The patrolman jerked his head toward the truck. “Get back over there.”
“Grump,” I said under my breath as we walked back. I had mixed emotions – I wasn’t sure if I should be upset or relieved that I had not ordered bacon on that burger, since it had ended up on the ground anyway. I wondered if I could go back and tell the manager what happened. Maybe they would give me a free Sympathy Bacon Burger, like a hero, kind of.
But then again maybe they wouldn’t, since I’d almost mowed down one of their carhops. Probably better to go to a different Sonic from now on.
Bobby finished talking to new people who had shown up and came over to me and the driver. “Tell me again what you saw.”
I took a deep breath. “I was sitting at Sonic, waiting for my order, and I saw the truck pull up. The dumpster lifted up and the body came tumbling out with all the trash. So I followed him down the alley to tell him.” I jerked a thumb toward the truck driver. “That’s all I did.”
He stuck his hand out to shake Bobby’s. “Dale Coffee. Nice to meet you, sir.”
“Dale, I’m Bobby Sloan. Sorry we have to meet under these circumstances.”
“Me too,” Dale said sincerely.
“Tell me what you saw.”
Bobby had on his cop face. The thing about Bobby is, he’s always had a cop face. Maybe that was one of the things that fascinated me about him.
It was only fear of what else God would throw at me that kept me from going back to Sonic for my burger. I had several heads of bro
ccoli at home and a Fat Fighters recipe that promised a dish so good, “it’s like crack!” I had serious doubts about that, but maybe I wouldn’t have to gag it down.

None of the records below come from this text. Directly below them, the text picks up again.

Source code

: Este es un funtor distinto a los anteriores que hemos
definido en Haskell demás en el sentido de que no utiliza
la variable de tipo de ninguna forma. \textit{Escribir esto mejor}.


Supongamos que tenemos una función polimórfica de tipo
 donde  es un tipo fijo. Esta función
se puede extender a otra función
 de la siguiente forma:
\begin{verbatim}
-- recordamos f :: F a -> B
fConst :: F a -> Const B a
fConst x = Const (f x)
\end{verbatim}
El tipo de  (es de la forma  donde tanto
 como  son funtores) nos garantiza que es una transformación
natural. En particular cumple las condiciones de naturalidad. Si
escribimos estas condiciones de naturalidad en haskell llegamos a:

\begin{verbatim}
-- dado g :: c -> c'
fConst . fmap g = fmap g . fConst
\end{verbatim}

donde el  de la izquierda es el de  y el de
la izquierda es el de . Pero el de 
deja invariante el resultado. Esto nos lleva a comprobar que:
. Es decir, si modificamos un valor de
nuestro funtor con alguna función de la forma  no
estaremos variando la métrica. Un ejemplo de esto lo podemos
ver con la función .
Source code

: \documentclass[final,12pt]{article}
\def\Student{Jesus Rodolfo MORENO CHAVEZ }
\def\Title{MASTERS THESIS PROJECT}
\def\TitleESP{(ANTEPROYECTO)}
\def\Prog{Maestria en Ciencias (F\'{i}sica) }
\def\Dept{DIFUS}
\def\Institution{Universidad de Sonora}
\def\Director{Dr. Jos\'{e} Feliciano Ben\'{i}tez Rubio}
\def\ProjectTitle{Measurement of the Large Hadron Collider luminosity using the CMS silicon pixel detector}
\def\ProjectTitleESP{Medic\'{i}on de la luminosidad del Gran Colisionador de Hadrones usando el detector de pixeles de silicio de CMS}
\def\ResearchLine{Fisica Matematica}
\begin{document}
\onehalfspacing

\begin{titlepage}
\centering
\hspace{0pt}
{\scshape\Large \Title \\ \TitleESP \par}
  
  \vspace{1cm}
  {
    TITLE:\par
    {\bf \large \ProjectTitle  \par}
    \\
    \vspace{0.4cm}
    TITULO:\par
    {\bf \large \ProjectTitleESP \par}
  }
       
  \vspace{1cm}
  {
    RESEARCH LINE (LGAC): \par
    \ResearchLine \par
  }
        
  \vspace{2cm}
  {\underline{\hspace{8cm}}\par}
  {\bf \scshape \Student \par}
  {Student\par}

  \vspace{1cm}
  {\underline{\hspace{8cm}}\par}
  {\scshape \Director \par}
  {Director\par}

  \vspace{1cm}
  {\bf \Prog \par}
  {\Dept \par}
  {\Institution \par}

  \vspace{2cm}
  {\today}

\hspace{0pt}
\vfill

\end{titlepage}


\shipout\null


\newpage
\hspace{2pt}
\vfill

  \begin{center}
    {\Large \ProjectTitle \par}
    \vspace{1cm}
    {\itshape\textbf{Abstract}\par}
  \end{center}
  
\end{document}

Viv’s Caddy was parked on the concrete pad beside my trailer at Trailertopia. Irrationally, I thought at first it was a coincidence that she showed up on the same day I found a (another!) dead body.
She trotted out onto the front porch as I was coming up the steps. “You found another one! Way to go!” She pumped her wrinkly old-lady fists in the air.
“You are such a weirdo,” I said as I trudged past her and into the house. “A, it’s not a celebration and B, how did you know? It happened, like, forty-five minutes ago.”
“Police scanner,” she said as she followed me cheerfully back into the trailer. Viv was retired, rich off the efforts of husband number six or seven – maybe both – and had nothing else to do but look for trouble. “Who was it?”
“I don’t know. Some naked guy.” I dropped into the cracked recliner and hauled my dog, Stump, into my lap. “Did you hork up anything else disgusting while I was gone?”
“She’s good,” Frank said. Frank was my next door neighbor and Stump’s babysitter. He rarely looked away from the television, but was able to carry on a decent conversation anyway, when he didn’t lapse into Spanish. “She did try to eat some pecans from the backyard but I stopped her.”
“Stump,” I chided her, scratching her ears. “There are no pecan trees around here. If you found a pecan it must have been brought here by a rat or something. Do you want to be eating rat leftovers?”
“You’re better than that, Stump,” Frank said as he flipped through channels.
I heaved a deep sigh and leaned back in the chair, wondering if it would be feasible to just stay there until tomorrow. Now that the shock was wearing off, I felt a little bit traumatized. I didn’t like this finding dead bodies thing. It freaked me out.
Then I felt guilty for being so self-involved when someone else had just lost their life and a family somewhere was mourning the loss of a loved one. Trauma and guilt, and I couldn’t drink. I was closing in on two hundred days sober.